Re:Is factoring np-complete?

[Trepidity]

You're right, it isn't currently known either way.

To review briefly,

P problems are those solvable in polynomial time on a regular computer.

NP problems are (one definition) those verifiable in polynomial time on regular computers. That is, if you gave the answer to the problem, in polynomial time I could tell you if it was the correct one.

QBP problems are those solvable in polynomial time on a quantum computer.

It is not known whether any of these classes are equivalent. However, the possibilities are constrained by,

NP-complete, which are problems in NP to which all other NP problems can be reduced (provably!) in polynomial time.

Traveling salesman is NP-complete. Therefore, if we found a polynomial-time algorithm on regular computers, P = NP. If we found a polynomial-time algorithm on quantum computers, QBP = NP.

Integer factorization is in NP, but not known to be either NP-complete or in P. Therefore, a polynomial-time algorithm on regular computers could exist without P = NP--- but we don't know of one. Shor's algorithm (the subject of this article) is a polynomial-time algorithm for quantum computers, so integer factorization is in QBP. However, since integer factorization isn't NP-complete, this doesn't have any implications for whether QBP = NP or not.

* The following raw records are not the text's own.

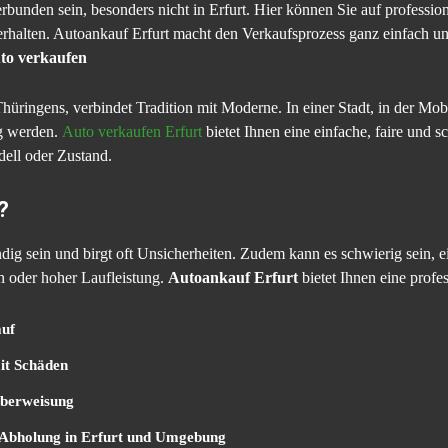
rbunden sein, besonders nicht in Erfurt. Hier können Sie auf professio
erhalten. Autoankauf Erfurt macht den Verkaufsprozess ganz einfach u
uto verkaufen
Thüringens, verbindet Tradition mit Moderne. In einer Stadt, in der Mobil
ng werden.
Auto verkaufen Erfurt
bietet Ihnen eine einfache, faire und 
ell oder Zustand.
?
ig sein und birgt oft Unsicherheiten. Zudem kann es schwierig sein, ein
n oder hoher Laufleistung.
Autoankauf Erfurt
bietet Ihnen eine profes
auf
it Schäden
Überweisung
 Abholung in Erfurt und Umgebung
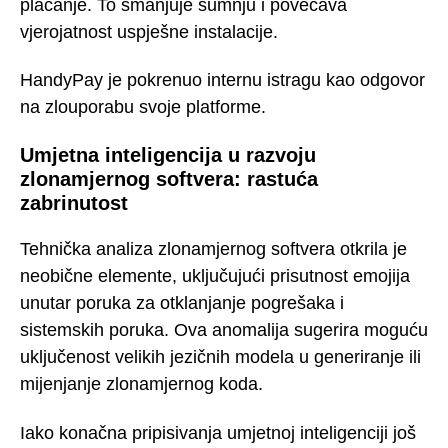
plaćanje. To smanjuje sumnju i povećava
vjerojatnost uspješne instalacije.
HandyPay je pokrenuo internu istragu kao odgovor
na zlouporabu svoje platforme.
Umjetna inteligencija u razvoju
zlonamjernog softvera: rastuća
zabrinutost
Tehnička analiza zlonamjernog softvera otkrila je
neobične elemente, uključujući prisutnost emojija
unutar poruka za otklanjanje pogrešaka i
sistemskih poruka. Ova anomalija sugerira moguću
uključenost velikih jezičnih modela u generiranje ili
mijenjanje zlonamjernog koda.
Iako konačna pripisivanja umjetnoj inteligenciji još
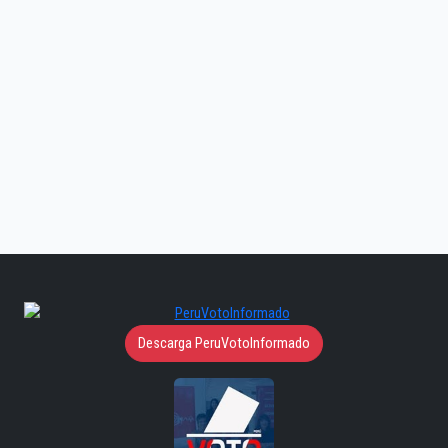
Descarga PeruVotoInformado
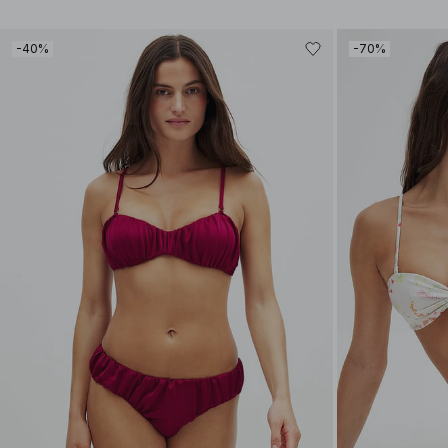
-40%
-70%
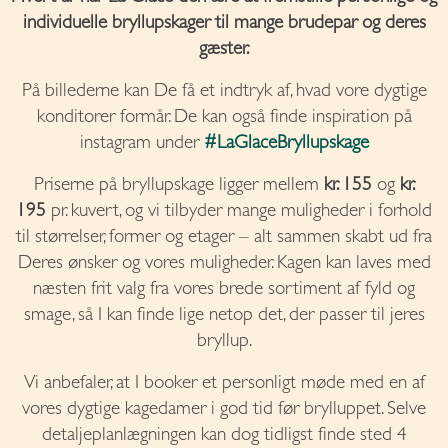
individuelle bryllupskager til mange brudepar og deres
gæster.
På billederne kan De få et indtryk af, hvad vore dygtige
konditorer formår. De kan også finde inspiration på
instagram under
#LaGlaceBryllupskage
Priserne på bryllupskage ligger mellem
kr. 155
og
kr.
195
pr. kuvert, og vi tilbyder mange muligheder i forhold
til størrelser, former og etager – alt sammen skabt ud fra
Deres ønsker og vores muligheder. Kagen kan laves med
næsten frit valg fra vores brede sortiment af fyld og
smage, så I kan finde lige netop det, der passer til jeres
bryllup.
Vi anbefaler, at I booker et personligt møde med en af
vores dygtige kagedamer i god tid før brylluppet. Selve
detaljeplanlægningen kan dog tidligst finde sted 4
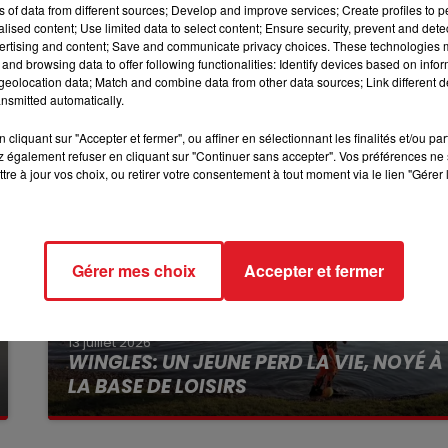
eillance de la Ville. Ils seront prochainement jugés.
ns of data from different sources; Develop and improve services; Create profiles to 
12h00 - 13h00
alised content; Use limited data to select content; Ensure security, prevent and detect
RDL & VOUS
ertising and content; Save and communicate privacy choices. These technologies
and browsing data to offer following functionalities: Identify devices based on infor
eolocation data; Match and combine data from other data sources; Link different de
nsmitted automatically.
cliquant sur "Accepter et fermer", ou affiner en sélectionnant les finalités et/ou pa
 également refuser en cliquant sur "Continuer sans accepter". Vos préférences ne 
tre à jour vos choix, ou retirer votre consentement à tout moment via le lien "Gérer 
Gérer mes choix
Accepter et fermer
13 juillet 2026
WINGLES: UN JEUNE PERD LA VIE, NOYÉ À
LA BASE DE LOISIRS
La victime a coulé à pic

So it's not provably known that integer factorization is easier than traveling salesman on any kind of computer. But on quantum computers, the fastest known integer factorization algorithm is polynomial, while the only way we could do that for traveling salesman is if QBP = NP. On regular computers, no polynomial algorithm is known for either problem. But in a sense it'd be more surprising if one were found for traveling salesman, because that would imply P = NP... while finding one for integer factorization wouldn't have such wide-ranging implications on other problems (though it might have implications for other not-yet-known-to-be-in-P problems, if the technique were transferable).

Re:Interesting and a qustion

[doublebackslash]

A very insightful question. Mod parent up.

In short, yes: Wiki [wikipedia.org] see also (with more math than I can handle) Berkley article [74.125.95.132]

So, yeah. Quantum computers of reasonable size get us discrete logarithms. This means that the Diffie Hellman key exchange can be reversed after the exchange if the attacker has a powerful enough quantum computer. The computer to break DH key exchanges would be powerful enough to also break the encapsulating RSA or similar exchange (even assuming RSA encryption AND signatures was used).